In a filing to the court earlier on Thursday, the Trump administration argued that more than a third of the migrant children in its custody are ineligible for reunification, because the parent either has a criminal record, is undergoing “further evaluation,” or has waived their right to be reunified.

“Parents can make an election: do I want to leave with my child or leave without my child? During the HHS interview, a number of them have said no [to reunification],” Flentje asserted on Friday. “A child may have an independent asylum claim, and there’s a form where parents can designate a sponsor for their child.”

The ACLU has been skeptical of the administration’s claims on this front, and argued in court on Friday for the right to speak with the 136 parents who allegedly opted to be deported before being reunited with their child.

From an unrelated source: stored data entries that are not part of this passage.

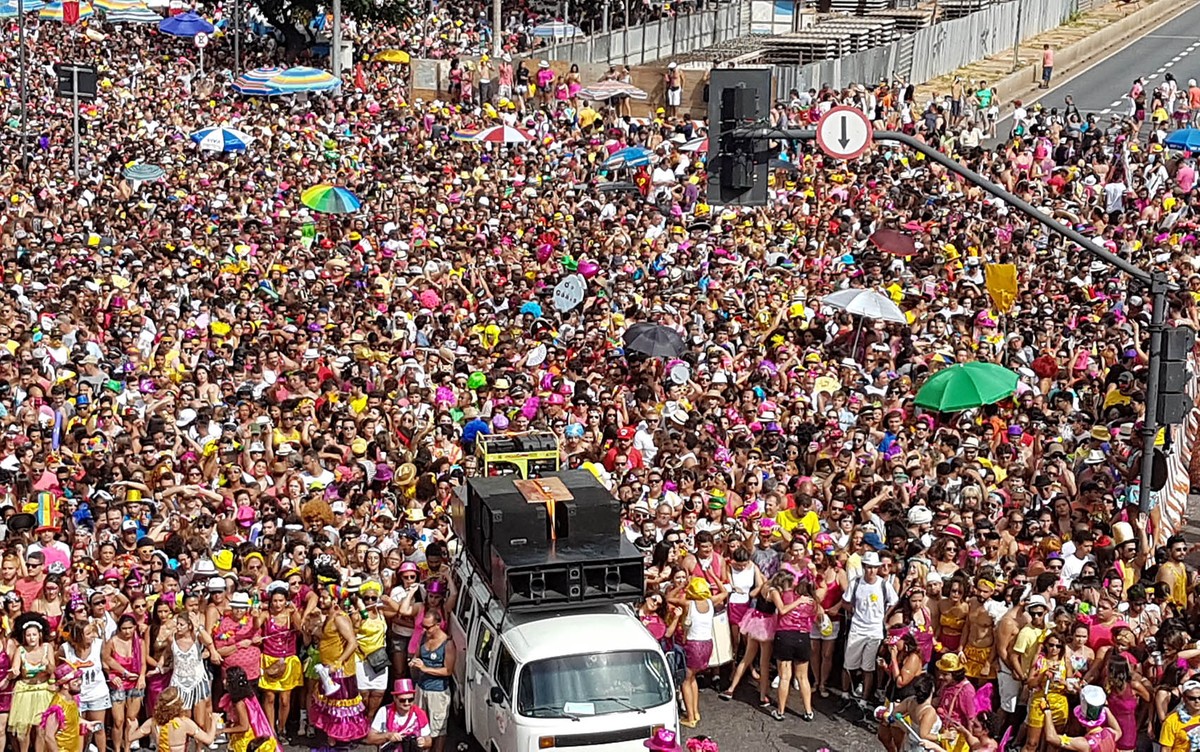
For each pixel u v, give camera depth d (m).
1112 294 28.41
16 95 45.12
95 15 56.88
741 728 16.75
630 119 48.75
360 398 22.23
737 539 17.17
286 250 31.45
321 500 18.09
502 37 62.59
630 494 18.25
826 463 19.19
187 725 14.59
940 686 14.98
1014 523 18.06
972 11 67.44
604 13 59.19
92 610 15.26
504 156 42.66
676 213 36.50
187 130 42.72
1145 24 80.25
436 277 29.50
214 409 21.52
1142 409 22.30
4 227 31.14
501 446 16.56
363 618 15.89
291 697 16.55
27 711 14.69
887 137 16.56
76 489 18.55
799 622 16.75
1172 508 21.50
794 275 29.92
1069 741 15.10
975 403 20.81
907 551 17.09
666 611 16.59
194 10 59.81
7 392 21.47
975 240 32.16
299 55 57.03
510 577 14.81
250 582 16.14
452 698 16.47
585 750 14.32
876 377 24.44
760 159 16.03
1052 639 15.23
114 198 35.12
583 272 30.73
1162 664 15.38
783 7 63.69
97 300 25.83
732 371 24.34
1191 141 39.03
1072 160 41.84
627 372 24.25
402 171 38.62
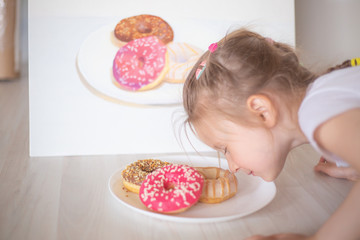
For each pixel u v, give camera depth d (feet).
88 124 2.67
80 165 2.49
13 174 2.35
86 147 2.67
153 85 2.73
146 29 2.75
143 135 2.72
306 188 2.19
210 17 2.77
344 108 1.51
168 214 1.88
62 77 2.66
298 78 1.87
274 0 2.81
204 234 1.75
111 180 2.15
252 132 1.85
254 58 1.85
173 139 2.73
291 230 1.78
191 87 2.00
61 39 2.66
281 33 2.82
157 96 2.73
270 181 1.98
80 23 2.68
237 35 2.01
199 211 1.92
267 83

“We would like to know how many of those 136 still remain in the country and how many have been removed,” Gelernt said. “We had hoped to talk each to them about whether they were fully aware of what is going on when they made the momentous decision to not even see their child again.”

Sabraw agreed that it was important to know whether or not the parents “made an informed decision,” but said he wanted to focus first on ensuring the administration reunites the 1606 children they have deemed eligible for reunification before hearing arguments about the families they have deemed ineligible.

The two sides will face off again in court on Tuesday afternoon, two day’s prior to the deadline, to update Judge Sabraw on the reunification progress.